Already, [Balint] has put up 5 tutorials and made the flowgraph files available in his gr-baz project. He’s doing a wonderful job opening up the software-defined radio scene to beginners, but he’s still looking for some feedback. If you have a suggestion on what [Balint] should cover next, leave a note in the YouTube comments and we’re sure [Balint] will get around to that eventually.
[Eric Gregori] sent in an article he wrote for EETimes to introduce the concepts behind computer vision to the masses. As a nice little bonus, [Eric] included a VMware image containing Ubuntu and all the packages and examples necessary to write your own OpenCV apps.
There’s a ton of awesome stuff you can do with computer vision – from automated sentries to keep squirrels away, a kitchen that will tell you when to do the dishes, and automating blindness by mounting a laser on a face tracker, there’s a lot of unexplored territory in the area of computer vision.
Included in [Eric]’s VM image are a motion and line detection example app, an ‘optical flow’ example, and a face detection example. There’s enough here to make a few very interesting projects, so hopefully, [Eric]’s VM image and examples will get your next CV project up and running quickly.
Here’s a bulky tutorial that will round-out your understanding of ZigBee wireless communications (translated). The protocol is great for hobby electronics projects because it uses low-power short range wireless devices to build a mesh network. The guide covers both hardware and software, but also takes the time to explain what that hardware is doing in the background.
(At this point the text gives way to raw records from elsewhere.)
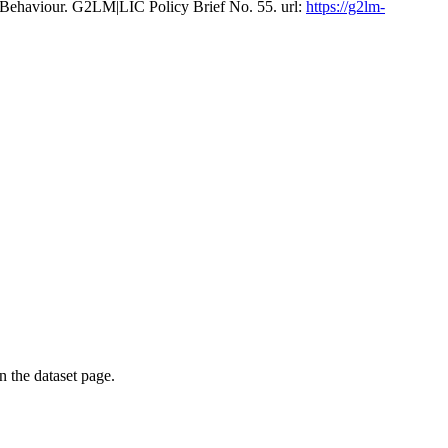
 Behaviour. G2LM|LIC Policy Brief No. 55. url:
https://g2lm-
on the dataset page.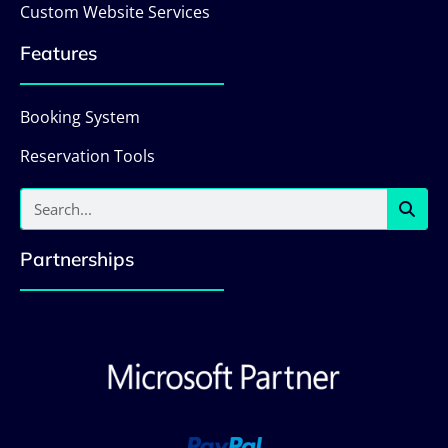
Custom Website Services
Features
Booking System
Reservation Tools
Partnerships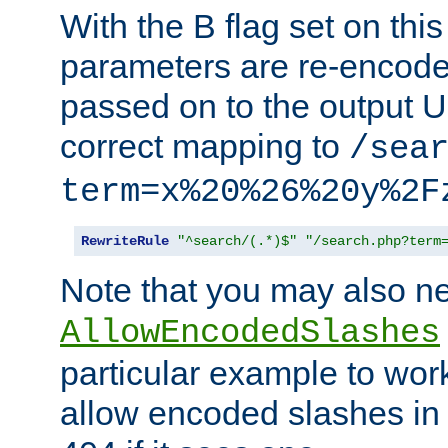
With the B flag set on thi
parameters are re-encode
passed on to the output U
correct mapping to
/sea
term=x%20%26%20y%2F
RewriteRule
"^search/(.*)$"
"/search.php?term
Note that you may also ne
AllowEncodedSlashes
particular example to wor
allow encoded slashes in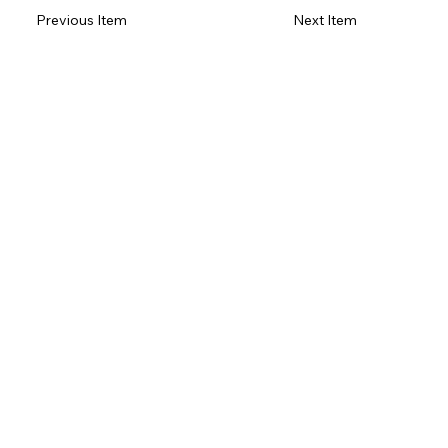
Previous Item
Next Item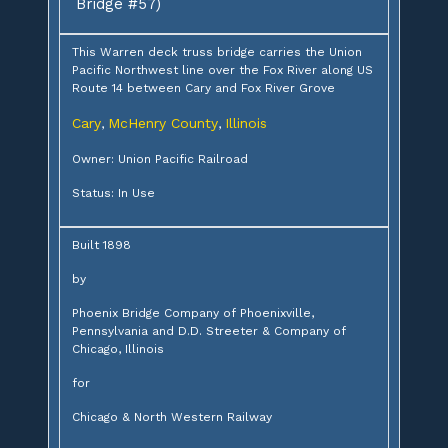
Bridge #57)
This Warren deck truss bridge carries the Union
Pacific Northwest line over the Fox River along US
Route 14 between Cary and Fox River Grove
Cary
McHenry County
Illinois
,
,
Owner: Union Pacific Railroad
Status: In Use
Built 1898
by
Phoenix Bridge Company of Phoenixville,
Pennsylvania and D.D. Streeter & Company of
Chicago, Illinois
for
Chicago & North Western Railway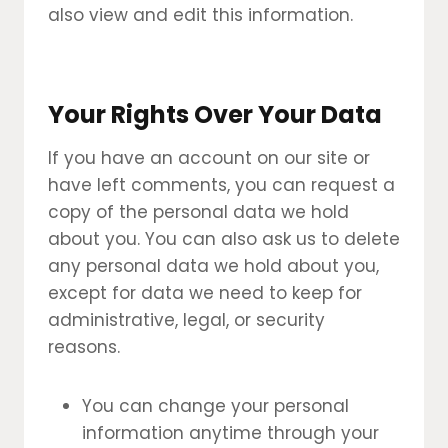
also view and edit this information.
Your Rights Over Your Data
If you have an account on our site or
have left comments, you can request a
copy of the personal data we hold
about you. You can also ask us to delete
any personal data we hold about you,
except for data we need to keep for
administrative, legal, or security
reasons.
You can change your personal
information anytime through your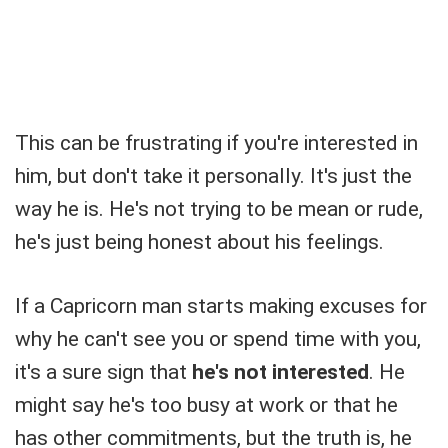
This can be frustrating if you're interested in
him, but don't take it personally. It's just the
way he is. He's not trying to be mean or rude,
he's just being honest about his feelings.
If a Capricorn man starts making excuses for
why he can't see you or spend time with you,
it's a sure sign that
he's not interested
. He
might say he's too busy at work or that he
has other commitments, but the truth is, he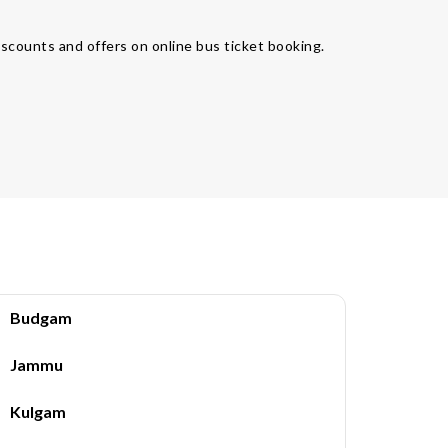
iscounts and offers on online bus ticket booking.
Budgam
Jammu
Kulgam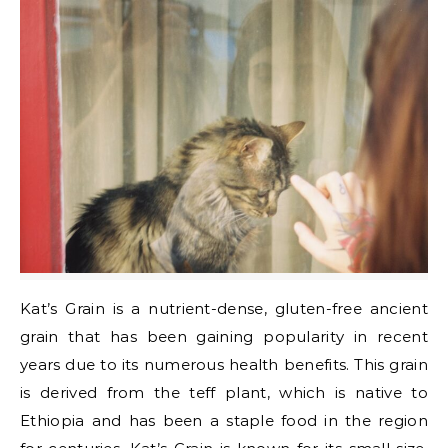
Kat’s Grain is a nutrient-dense, gluten-free ancient
grain that has been gaining popularity in recent
years due to its numerous health benefits. This grain
is derived from the teff plant, which is native to
Ethiopia and has been a staple food in the region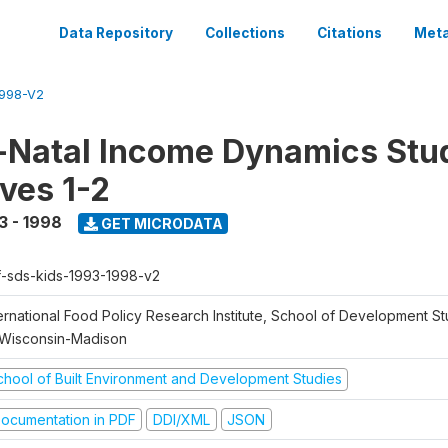
Data Repository
Collections
Citations
Meta
1998-V2
Natal Income Dynamics Stu
ves 1-2
3 - 1998
GET MICRODATA
f-sds-kids-1993-1998-v2
ernational Food Policy Research Institute, School of Development St
 Wisconsin-Madison
chool of Built Environment and Development Studies
ocumentation in PDF
DDI/XML
JSON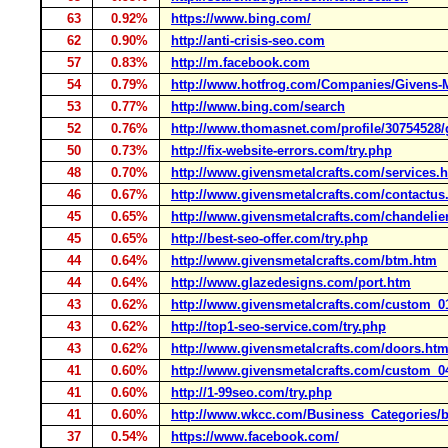
63
0.92%
https://www.bing.com/
62
0.90%
http://anti-crisis-seo.com
57
0.83%
http://m.facebook.com
54
0.79%
http://www.hotfrog.com/Companies/Givens-M
53
0.77%
http://www.bing.com/search
52
0.76%
http://www.thomasnet.com/profile/30754528/
50
0.73%
http://fix-website-errors.com/try.php
48
0.70%
http://www.givensmetalcrafts.com/services.
46
0.67%
http://www.givensmetalcrafts.com/contactus
45
0.65%
http://www.givensmetalcrafts.com/chandelie
45
0.65%
http://best-seo-offer.com/try.php
44
0.64%
http://www.givensmetalcrafts.com/btm.htm
44
0.64%
http://www.glazedesigns.com/port.htm
43
0.62%
http://www.givensmetalcrafts.com/custom_0
43
0.62%
http://top1-seo-service.com/try.php
43
0.62%
http://www.givensmetalcrafts.com/doors.ht
41
0.60%
http://www.givensmetalcrafts.com/custom_0
41
0.60%
http://1-99seo.com/try.php
41
0.60%
http://www.wkcc.com/Business_Categories/
37
0.54%
https://www.facebook.com/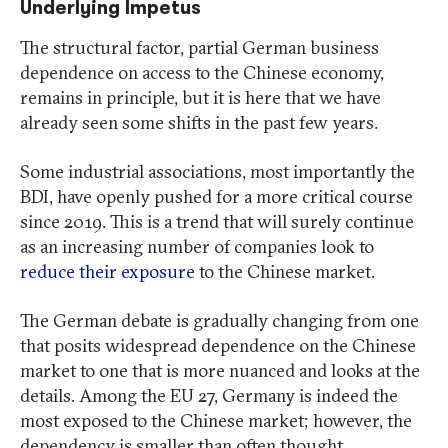
Underlying Impetus
The structural factor, partial German business
dependence on access to the Chinese economy,
remains in principle, but it is here that we have
already seen some shifts in the past few years.
Some industrial associations, most importantly the
BDI, have openly pushed for a more critical course
since 2019. This is a trend that will surely continue
as an increasing number of companies look to
reduce their exposure
to the Chinese market.
The German debate is gradually changing from one
that posits widespread dependence on the Chinese
market to one that is more nuanced and looks at the
details. Among the EU 27, Germany is indeed the
most exposed to the Chinese market; however, the
dependency is smaller than often thought.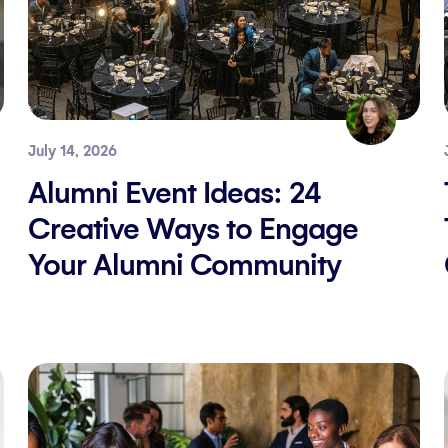
July 14, 2026
Alumni Event Ideas: 24
Creative Ways to Engage
Your Alumni Community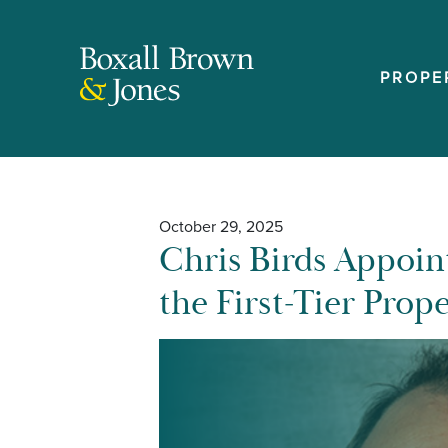
PROPE
October 29, 2025
Chris Birds Appoin
the First-Tier Prop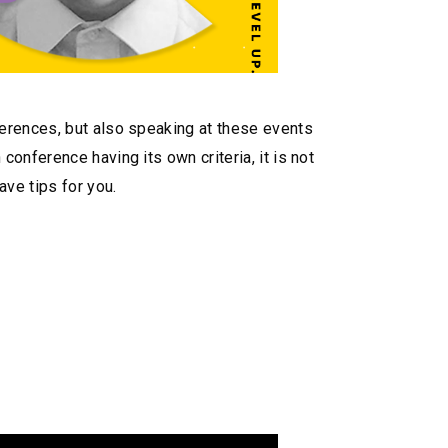
ferences, but also speaking at these events
onference having its own criteria, it is not
ave tips for you.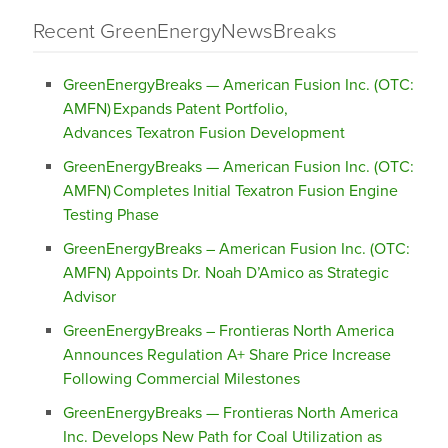
Recent GreenEnergyNewsBreaks
GreenEnergyBreaks — American Fusion Inc. (OTC:
AMFN) Expands Patent Portfolio,
Advances Texatron Fusion Development
GreenEnergyBreaks — American Fusion Inc. (OTC:
AMFN) Completes Initial Texatron Fusion Engine
Testing Phase
GreenEnergyBreaks – American Fusion Inc. (OTC:
AMFN) Appoints Dr. Noah D’Amico as Strategic
Advisor
GreenEnergyBreaks – Frontieras North America
Announces Regulation A+ Share Price Increase
Following Commercial Milestones
GreenEnergyBreaks — Frontieras North America
Inc. Develops New Path for Coal Utilization as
As you can see, several different renditions of an XBee module are used as examples. They pretty much all rely on a series of SparkFun breakout boards that each serve different purposes. Once you’ve acquired these modules, there’s a fair number of choices needed to configure them to play nicely with each other. We read most of the tutorial (we’ll save the rest for later enjoyment) and had no problem following along even without owning the hardware or being able to use the interface as we learned.
Whenever we cover XBee modules we always like to mention that it’s quite easy to use these for remote sensors with no additional microcontroller needed.